▶ _WHAT TO PRODUCE_
Convert the lines of all the entries below into one continuous numbered list, leaving out any blank lines.
>> START INFORMATION SHOWN
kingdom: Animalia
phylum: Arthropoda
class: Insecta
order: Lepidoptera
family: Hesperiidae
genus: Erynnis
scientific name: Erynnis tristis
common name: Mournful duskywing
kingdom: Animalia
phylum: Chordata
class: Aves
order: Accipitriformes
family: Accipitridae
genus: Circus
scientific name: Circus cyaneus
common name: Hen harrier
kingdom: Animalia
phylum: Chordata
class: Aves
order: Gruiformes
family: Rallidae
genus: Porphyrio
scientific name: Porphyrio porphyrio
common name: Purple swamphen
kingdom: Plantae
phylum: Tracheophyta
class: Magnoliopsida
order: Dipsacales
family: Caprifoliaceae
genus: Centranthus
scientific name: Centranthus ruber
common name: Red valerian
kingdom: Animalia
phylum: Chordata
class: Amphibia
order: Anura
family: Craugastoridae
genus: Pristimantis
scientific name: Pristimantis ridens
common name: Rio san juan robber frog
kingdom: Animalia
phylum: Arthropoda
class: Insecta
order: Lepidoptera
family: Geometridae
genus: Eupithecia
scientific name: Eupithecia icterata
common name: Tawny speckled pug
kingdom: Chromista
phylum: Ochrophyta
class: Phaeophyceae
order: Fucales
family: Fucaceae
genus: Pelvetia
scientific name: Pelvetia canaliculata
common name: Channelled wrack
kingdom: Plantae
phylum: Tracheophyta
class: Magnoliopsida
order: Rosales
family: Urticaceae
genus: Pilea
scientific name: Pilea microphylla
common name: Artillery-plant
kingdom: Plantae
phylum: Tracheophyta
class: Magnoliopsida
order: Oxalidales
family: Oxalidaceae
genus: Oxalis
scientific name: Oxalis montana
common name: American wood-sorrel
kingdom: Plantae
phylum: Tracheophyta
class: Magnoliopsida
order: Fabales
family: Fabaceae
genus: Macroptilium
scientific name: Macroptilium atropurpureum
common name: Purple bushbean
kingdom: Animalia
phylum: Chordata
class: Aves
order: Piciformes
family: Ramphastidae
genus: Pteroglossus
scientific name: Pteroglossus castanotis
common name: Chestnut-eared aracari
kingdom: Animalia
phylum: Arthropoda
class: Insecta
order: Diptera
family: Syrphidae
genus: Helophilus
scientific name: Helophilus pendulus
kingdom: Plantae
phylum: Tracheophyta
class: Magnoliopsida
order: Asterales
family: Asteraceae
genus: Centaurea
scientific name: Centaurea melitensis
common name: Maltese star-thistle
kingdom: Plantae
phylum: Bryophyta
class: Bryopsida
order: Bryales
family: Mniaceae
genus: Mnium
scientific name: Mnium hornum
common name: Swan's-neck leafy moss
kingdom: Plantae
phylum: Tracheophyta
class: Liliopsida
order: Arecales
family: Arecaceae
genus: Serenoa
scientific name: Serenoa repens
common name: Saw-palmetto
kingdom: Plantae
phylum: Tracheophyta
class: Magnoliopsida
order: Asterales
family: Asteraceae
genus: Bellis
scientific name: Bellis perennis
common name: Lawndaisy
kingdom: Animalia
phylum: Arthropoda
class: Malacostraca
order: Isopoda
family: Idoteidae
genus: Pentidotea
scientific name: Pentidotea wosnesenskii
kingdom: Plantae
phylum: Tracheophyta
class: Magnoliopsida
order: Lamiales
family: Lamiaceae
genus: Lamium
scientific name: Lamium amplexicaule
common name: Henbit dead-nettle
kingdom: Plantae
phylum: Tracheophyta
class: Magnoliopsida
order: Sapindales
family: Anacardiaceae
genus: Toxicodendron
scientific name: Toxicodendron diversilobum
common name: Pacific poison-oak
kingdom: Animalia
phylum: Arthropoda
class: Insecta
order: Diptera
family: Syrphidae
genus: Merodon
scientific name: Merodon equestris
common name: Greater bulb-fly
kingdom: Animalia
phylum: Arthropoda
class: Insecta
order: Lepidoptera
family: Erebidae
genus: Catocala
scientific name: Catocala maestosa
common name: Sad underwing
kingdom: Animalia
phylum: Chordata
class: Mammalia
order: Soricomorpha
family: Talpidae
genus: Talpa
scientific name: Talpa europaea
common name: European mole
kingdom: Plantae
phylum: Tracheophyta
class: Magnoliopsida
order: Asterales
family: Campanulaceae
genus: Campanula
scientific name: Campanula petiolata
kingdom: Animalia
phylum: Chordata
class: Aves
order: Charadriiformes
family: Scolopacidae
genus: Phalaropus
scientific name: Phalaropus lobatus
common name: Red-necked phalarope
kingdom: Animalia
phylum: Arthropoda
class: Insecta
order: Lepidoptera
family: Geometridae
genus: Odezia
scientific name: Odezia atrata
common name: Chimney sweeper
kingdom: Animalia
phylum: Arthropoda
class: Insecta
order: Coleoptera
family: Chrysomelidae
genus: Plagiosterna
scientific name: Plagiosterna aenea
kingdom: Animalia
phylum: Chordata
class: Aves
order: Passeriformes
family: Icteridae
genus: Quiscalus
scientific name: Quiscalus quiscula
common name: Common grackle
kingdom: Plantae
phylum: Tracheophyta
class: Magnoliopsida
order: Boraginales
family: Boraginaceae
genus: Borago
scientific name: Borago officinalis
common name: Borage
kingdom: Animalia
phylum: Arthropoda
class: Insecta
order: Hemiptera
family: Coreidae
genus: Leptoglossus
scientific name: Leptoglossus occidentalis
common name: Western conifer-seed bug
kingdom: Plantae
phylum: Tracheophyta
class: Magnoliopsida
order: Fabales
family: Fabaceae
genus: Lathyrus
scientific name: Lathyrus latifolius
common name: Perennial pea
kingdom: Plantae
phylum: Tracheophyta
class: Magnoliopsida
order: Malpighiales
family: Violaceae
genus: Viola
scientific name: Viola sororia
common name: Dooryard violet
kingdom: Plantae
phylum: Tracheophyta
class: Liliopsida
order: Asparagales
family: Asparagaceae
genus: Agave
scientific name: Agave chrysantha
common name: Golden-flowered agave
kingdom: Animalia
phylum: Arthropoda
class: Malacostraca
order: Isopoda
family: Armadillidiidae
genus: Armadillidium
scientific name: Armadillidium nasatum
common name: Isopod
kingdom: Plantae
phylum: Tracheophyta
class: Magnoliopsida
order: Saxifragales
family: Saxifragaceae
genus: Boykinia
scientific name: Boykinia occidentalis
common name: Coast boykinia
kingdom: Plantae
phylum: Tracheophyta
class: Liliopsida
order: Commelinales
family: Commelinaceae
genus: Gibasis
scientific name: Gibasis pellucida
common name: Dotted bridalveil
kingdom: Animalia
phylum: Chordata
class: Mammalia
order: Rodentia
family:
>> END INFORMATION SHOWN
▶ _RESULT OF THIS TASK_
1. kingdom: Animalia
2. phylum: Arthropoda
3. class: Insecta
4. order: Lepidoptera
5. family: Hesperiidae
6. genus: Erynnis
7. scientific name: Erynnis tristis
8. common name: Mournful duskywing
9. kingdom: Animalia
10. phylum: Chordata
11. class: Aves
12. order: Accipitriformes
13. family: Accipitridae
14. genus: Circus
15. scientific name: Circus cyaneus
16. common name: Hen harrier
17. kingdom: Animalia
18. phylum: Chordata
19. class: Aves
20. order: Gruiformes
21. family: Rallidae
22. genus: Porphyrio
23. scientific name: Porphyrio porphyrio
24. common name: Purple swamphen
25. kingdom: Plantae
26. phylum: Tracheophyta
27. class: Magnoliopsida
28. order: Dipsacales
29. family: Caprifoliaceae
30. genus: Centranthus
31. scientific name: Centranthus ruber
32. common name: Red valerian
33. kingdom: Animalia
34. phylum: Chordata
35. class: Amphibia
36. order: Anura
37. family: Craugastoridae
38. genus: Pristimantis
39. scientific name: Pristimantis ridens
40. common name: Rio san juan robber frog
41. kingdom: Animalia
42. phylum: Arthropoda
43. class: Insecta
44. order: Lepidoptera
45. family: Geometridae
46. genus: Eupithecia
47. scientific name: Eupithecia icterata
48. common name: Tawny speckled pug
49. kingdom: Chromista
50. phylum: Ochrophyta
51. class: Phaeophyceae
52. order: Fucales
53. family: Fucaceae
54. genus: Pelvetia
55. scientific name: Pelvetia canaliculata
56. common name: Channelled wrack
57. kingdom: Plantae
58. phylum: Tracheophyta
59. class: Magnoliopsida
60. order: Rosales
61. family: Urticaceae
62. genus: Pilea
63. scientific name: Pilea microphylla
64. common name: Artillery-plant
65. kingdom: Plantae
66. phylum: Tracheophyta
67. class: Magnoliopsida
68. order: Oxalidales
69. family: Oxalidaceae
70. genus: Oxalis
71. scientific name: Oxalis montana
72. common name: American wood-sorrel
73. kingdom: Plantae
74. phylum: Tracheophyta
75. class: Magnoliopsida
76. order: Fabales
77. family: Fabaceae
78. genus: Macroptilium
79. scientific name: Macroptilium atropurpureum
80. common name: Purple bushbean
81. kingdom: Animalia
82. phylum: Chordata
83. class: Aves
84. order: Piciformes
85. family: Ramphastidae
86. genus: Pteroglossus
87. scientific name: Pteroglossus castanotis
88. common name: Chestnut-eared aracari
89. kingdom: Animalia
90. phylum: Arthropoda
91. class: Insecta
92. order: Diptera
93. family: Syrphidae
94. genus: Helophilus
95. scientific name: Helophilus pendulus
96. kingdom: Plantae
97. phylum: Tracheophyta
98. class: Magnoliopsida
99. order: Asterales
100. family: Asteraceae
101. genus: Centaurea
102. scientific name: Centaurea melitensis
103. common name: Maltese star-thistle
104. kingdom: Plantae
105. phylum: Bryophyta
106. class: Bryopsida
107. order: Bryales
108. family: Mniaceae
109. genus: Mnium
110. scientific name: Mnium hornum
111. common name: Swan's-neck leafy moss
112. kingdom: Plantae
113. phylum: Tracheophyta
114. class: Liliopsida
115. order: Arecales
116. family: Arecaceae
117. genus: Serenoa
118. scientific name: Serenoa repens
119. common name: Saw-palmetto
120. kingdom: Plantae
121. phylum: Tracheophyta
122. class: Magnoliopsida
123. order: Asterales
124. family: Asteraceae
125. genus: Bellis
126. scientific name: Bellis perennis
127. common name: Lawndaisy
128. kingdom: Animalia
129. phylum: Arthropoda
130. class: Malacostraca
131. order: Isopoda
132. family: Idoteidae
133. genus: Pentidotea
134. scientific name: Pentidotea wosnesenskii
135. kingdom: Plantae
136. phylum: Tracheophyta
137. class: Magnoliopsida
138. order: Lamiales
139. family: Lamiaceae
140. genus: Lamium
141. scientific name: Lamium amplexicaule
142. common name: Henbit dead-nettle
143. kingdom: Plantae
144. phylum: Tracheophyta
145. class: Magnoliopsida
146. order: Sapindales
147. family: Anacardiaceae
148. genus: Toxicodendron
149. scientific name: Toxicodendron diversilobum
150. common name: Pacific poison-oak
151. kingdom: Animalia
152. phylum: Arthropoda
153. class: Insecta
154. order: Diptera
155. family: Syrphidae
156. genus: Merodon
157. scientific name: Merodon equestris
158. common name: Greater bulb-fly
159. kingdom: Animalia
160. phylum: Arthropoda
161. class: Insecta
162. order: Lepidoptera
163. family: Erebidae
164. genus: Catocala
165. scientific name: Catocala maestosa
166. common name: Sad underwing
167. kingdom: Animalia
168. phylum: Chordata
169. class: Mammalia
170. order: Soricomorpha
171. family: Talpidae
172. genus: Talpa
173. scientific name: Talpa europaea
174. common name: European mole
175. kingdom: Plantae
176. phylum: Tracheophyta
177. class: Magnoliopsida
178. order: Asterales
179. family: Campanulaceae
180. genus: Campanula
181. scientific name: Campanula petiolata
182. kingdom: Animalia
183. phylum: Chordata
184. class: Aves
185. order: Charadriiformes
186. family: Scolopacidae
187. genus: Phalaropus
188. scientific name: Phalaropus lobatus
189. common name: Red-necked phalarope
190. kingdom: Animalia
191. phylum: Arthropoda
192. class: Insecta
193. order: Lepidoptera
194. family: Geometridae
195. genus: Odezia
196. scientific name: Odezia atrata
197. common name: Chimney sweeper
198. kingdom: Animalia
199. phylum: Arthropoda
200. class: Insecta
201. order: Coleoptera
202. family: Chrysomelidae
203. genus: Plagiosterna
204. scientific name: Plagiosterna aenea
205. kingdom: Animalia
206. phylum: Chordata
207. class: Aves
208. order: Passeriformes
209. family: Icteridae
210. genus: Quiscalus
211. scientific name: Quiscalus quiscula
212. common name: Common grackle
213. kingdom: Plantae
214. phylum: Tracheophyta
215. class: Magnoliopsida
216. order: Boraginales
217. family: Boraginaceae
218. genus: Borago
219. scientific name: Borago officinalis
220. common name: Borage
221. kingdom: Animalia
222. phylum: Arthropoda
223. class: Insecta
224. order: Hemiptera
225. family: Coreidae
226. genus: Leptoglossus
227. scientific name: Leptoglossus occidentalis
228. common name: Western conifer-seed bug
229. kingdom: Plantae
230. phylum: Tracheophyta
231. class: Magnoliopsida
232. order: Fabales
233. family: Fabaceae
234. genus: Lathyrus
235. scientific name: Lathyrus latifolius
236. common name: Perennial pea
237. kingdom: Plantae
238. phylum: Tracheophyta
239. class: Magnoliopsida
240. order: Malpighiales
241. family: Violaceae
242. genus: Viola
243. scientific name: Viola sororia
244. common name: Dooryard violet
245. kingdom: Plantae
246. phylum: Tracheophyta
247. class: Liliopsida
248. order: Asparagales
249. family: Asparagaceae
250. genus: Agave
251. scientific name: Agave chrysantha
252. common name: Golden-flowered agave
253. kingdom: Animalia
254. phylum: Arthropoda
255. class: Malacostraca
256. order: Isopoda
257. family: Armadillidiidae
258. genus: Armadillidium
259. scientific name: Armadillidium nasatum
260. common name: Isopod
261. kingdom: Plantae
262. phylum: Tracheophyta
263. class: Magnoliopsida
264. order: Saxifragales
265. family: Saxifragaceae
266. genus: Boykinia
267. scientific name: Boykinia occidentalis
268. common name: Coast boykinia
269. kingdom: Plantae
270. phylum: Tracheophyta
271. class: Liliopsida
272. order: Commelinales
273. family: Commelinaceae
274. genus: Gibasis
275. scientific name: Gibasis pellucida
276. common name: Dotted bridalveil
277. kingdom: Animalia
278. phylum: Chordata
279. class: Mammalia
280. order: Rodentia
281. family:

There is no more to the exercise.